____ Data for processing

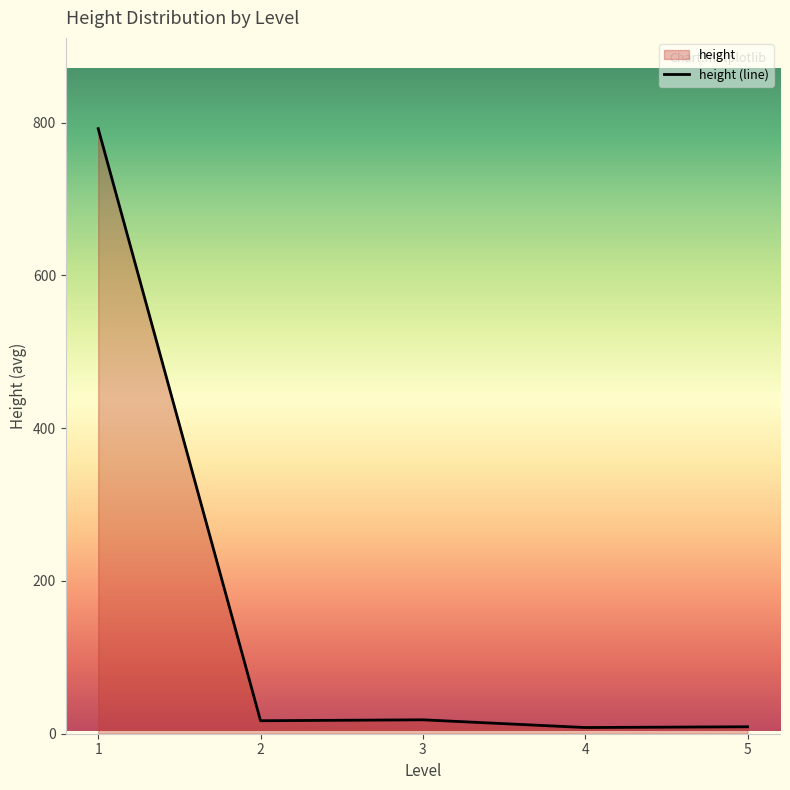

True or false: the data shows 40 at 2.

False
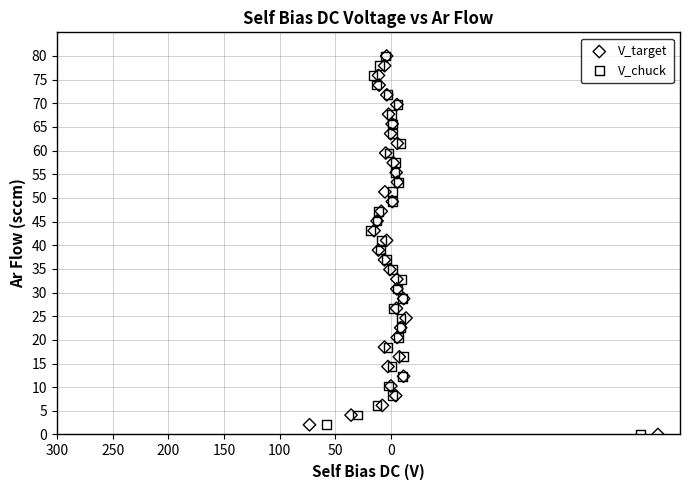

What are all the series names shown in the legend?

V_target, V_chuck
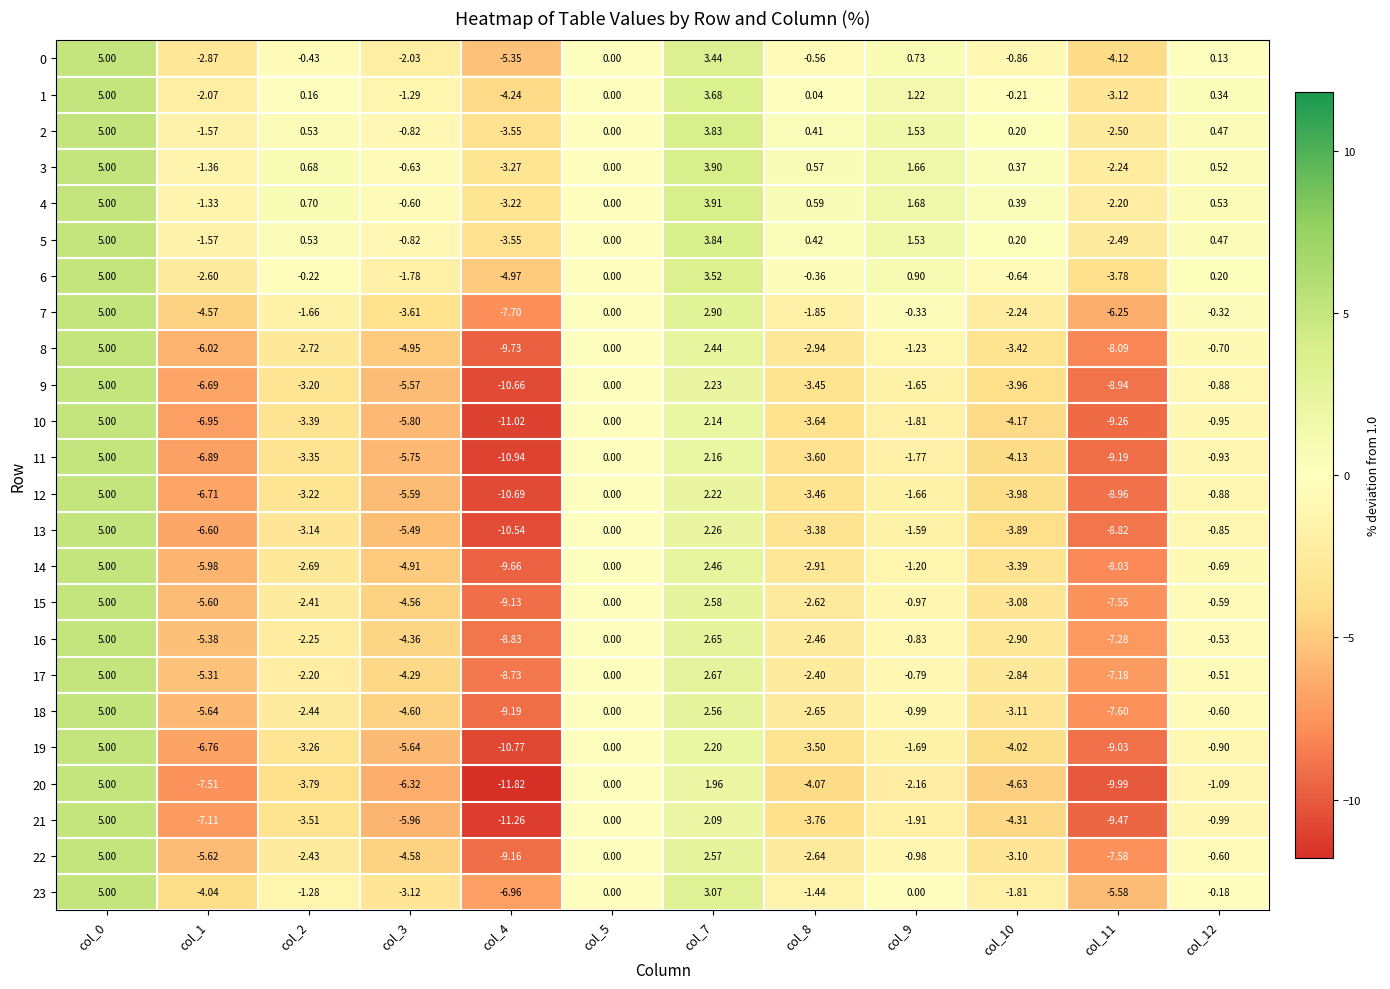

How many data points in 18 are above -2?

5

________

=== Work instruction ===
Reproduce the records starting with the line containing "What are all" and going on through the end of the records, swapping "above" for "greater than" and leaving everything else unchanged. Omit the pictures from your answer.

=== Written response ===
What are all the series names shown in the legend?

V_target, V_chuck

How many data points in 18 are greater than -2?

5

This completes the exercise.